Wednesday, August 5, 2015

COMING TO AMERICA

By
JOHN SCHERBER


COMING TO AMERICA

         Until my last trip, I had never seen a sixty-mile long strip mall, but then I hadn’t visited the States for five years and you never know what improvements might have been put in place. Coming in through security in Houston, I was groped more than what I imagine goes on in the average New Orleans gay bar after midnight. I suppose this is the new touchy-feely policy of the TSA. Give security a more human face.

         My destination was a chain of island cities off Pensacola. I discovered it’s a hopping area, although few of the people are under seventy, and if you revert to a gentler, more Mexican-style pace as you drive, you’re likely to get a little friendly nudge on your rear bumper.
         I was traveling along what appeared to be a long white sand barrier island edging the Florida panhandle. The white sand peeks through here and there in small, protected zones, and all the rest is ruthlessly paved over. Highway 98 is the corridor that goes on and on, through Mary Esther, Destin, Fort Walton Beach, and others. Aside from the charmingly antique character of parts of Mary Esther, thee towns seem indistinguishable. And don’t ask, like I did, about her sister Polly. They’ve heard that one before and you get glared at.
         After living in México for eight years I had gotten used to a much different lifestyle. One with local organic markets, one that often means traveling on foot, one with admittedly less shopping. Sometimes you have to dig a bit for your size jeans, and your breed of vacuum cleaner filters can be elusive, even at the place that sold you the vacuum.
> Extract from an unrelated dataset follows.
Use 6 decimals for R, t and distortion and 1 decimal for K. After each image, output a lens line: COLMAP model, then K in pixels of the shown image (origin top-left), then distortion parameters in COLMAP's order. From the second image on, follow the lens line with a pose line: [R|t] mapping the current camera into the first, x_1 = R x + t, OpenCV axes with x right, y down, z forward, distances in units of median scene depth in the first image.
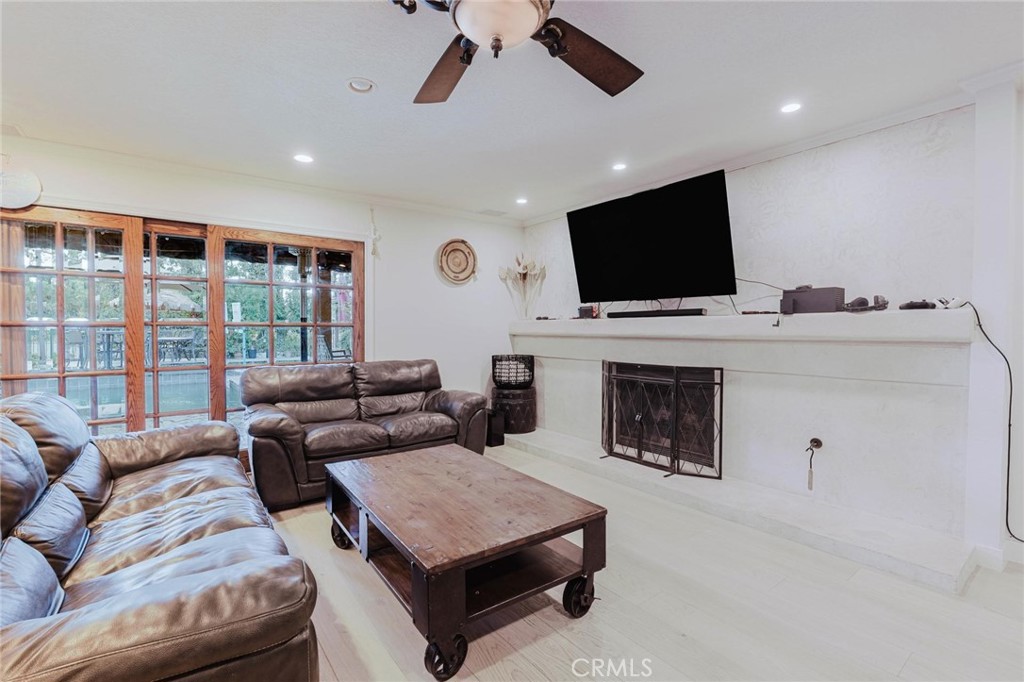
lens RADIAL K [[456.6, 0, 512.3], [0, 456.6, 339.7], [0, 0, 1]] dist [-0.003778, 0.000301]
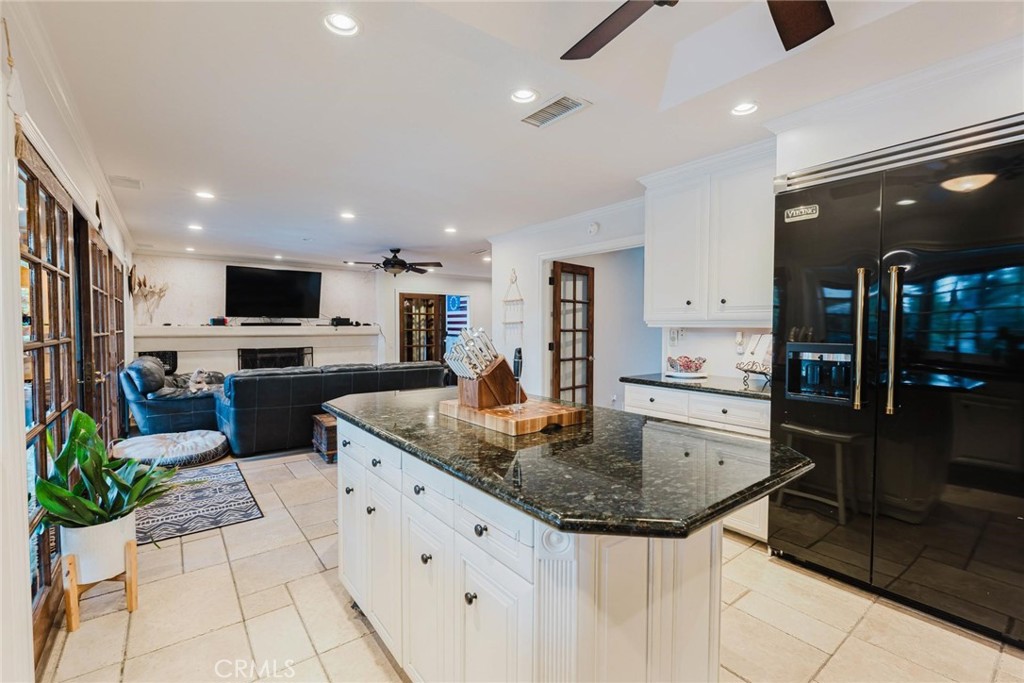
lens RADIAL K [[456.6, 0, 515.7], [0, 456.6, 338.3], [0, 0, 1]] dist [-0.003778, 0.000301]
pose [[-0.031973, -0.033265, 0.998935, -1.893315], [0.015716, 0.999306, 0.033781, -0.048522], [-0.999365, 0.016779, -0.031428, -0.036099]]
         One solution is the shopping trip to the north. I was really there for a wedding, but the shopping took up most of my time after the airline lost my luggage coming in. As far as anyone could tell me, it had arrived safely in Raleigh, North Carolina and only a day late. Thank God my rental car had a GPS to guide me to the stores, because I felt much like Ma and Pa Kettle, the yokels who came to town with catastrophic results in a series of about ten films in the forties and fifties.
         Some things I did know. Driving is different in the States. For example, stop signs do matter. You may not drive the wrong way on a one-way street. Speed limits are not a tasteless joke. There is no free style driving there, such as we enjoy so much in México, where it can be a source of both creative fulfillment and raucous humor in an otherwise overworked life.
         I found I had to focus on traffic lights to see them. We don’t have any at home. In México you tend to look down as you drive, not up, just to watch for the pavement to disappear with no warning. I had to remember to stop at stop signs. In San Miguel they’re conceptual. Of course they exist, but the general view is that they’re there to show you what one would look like if one were there. You’d never stop for it unless failing to stop would result in an accident. I guess in that respect, they work pretty well. In eight years I’ve never had an accident, and I’ve stopped for one about six times altogether.
         Three days into the visit, I was still waiting for my luggage and starting to avoid close contact with people because of my smell. Even bathing often doesn’t work that well if you climb back into the same clothes that you earlier stood in the corner. I was starting to dread the wedding.
         I had forgotten how enormous the stores are. Mixed with all the discount outlets are numerous walled shopping cities for the working poor, called Targets. In places like that in México you would find entire families living quite contentedly under the counters. Every now and then someone would reach up and pluck a shirt off the stack, or a pair of knee socks. No one would know.
         In the States they attempt to teach children English from an early age and many adults know and use it too, although manners are quickly forgotten. Few youngsters around the age of ten appear to have full time jobs. You have to wonder what they do all day. I fear it gives them the wrong idea about how easy life is. I had to remind myself not to keep complimenting people on how good their English was when I observed that many responded with a sour look. Maybe it was only my own way of patting myself on the back for how well I remembered it.
         My luggage arrived just in time for the wedding. I repacked all the clothes I had bought in the same bags with the appropriate receipts. Fortunately I had kept the addresses of all the stores so I could find my way back to return my purchases.

         The wedding was a joyous affair on the beach in a forty-mile-an-hour gale coming off the Gulf. The women’s hair all shot out in a straight line to the landward side of their heads. Because most seemed to be bowing and bent over nearly double, at first I thought they were all humbled by the honor of being invited. Then I realized they were merely trying to keep their skirts down around their legs. Even with preoccupations like these, many had a jolly good time, judging from how disheveled everyone was on leaving.

         The next day I was not sorry to leave myself, although on arrival in Houston, I ran into a rainstorm that dropped ten inches on the city in five hours. Naturally all planes were grounded, even the ones they couldn’t find. Yet, in a touching awareness of symmetry and its uses, on the following day my recently recovered luggage went to Querétaro while I went to León.
         At home I spent some time on the customer service line trying to straighten this out. The representative closed by saying to me, “Thanks for flying the friendly skies.”
         “And may the farce be with you,” I replied.
         I climbed the stairs to my second floor terrace feeling like I needed a vacation.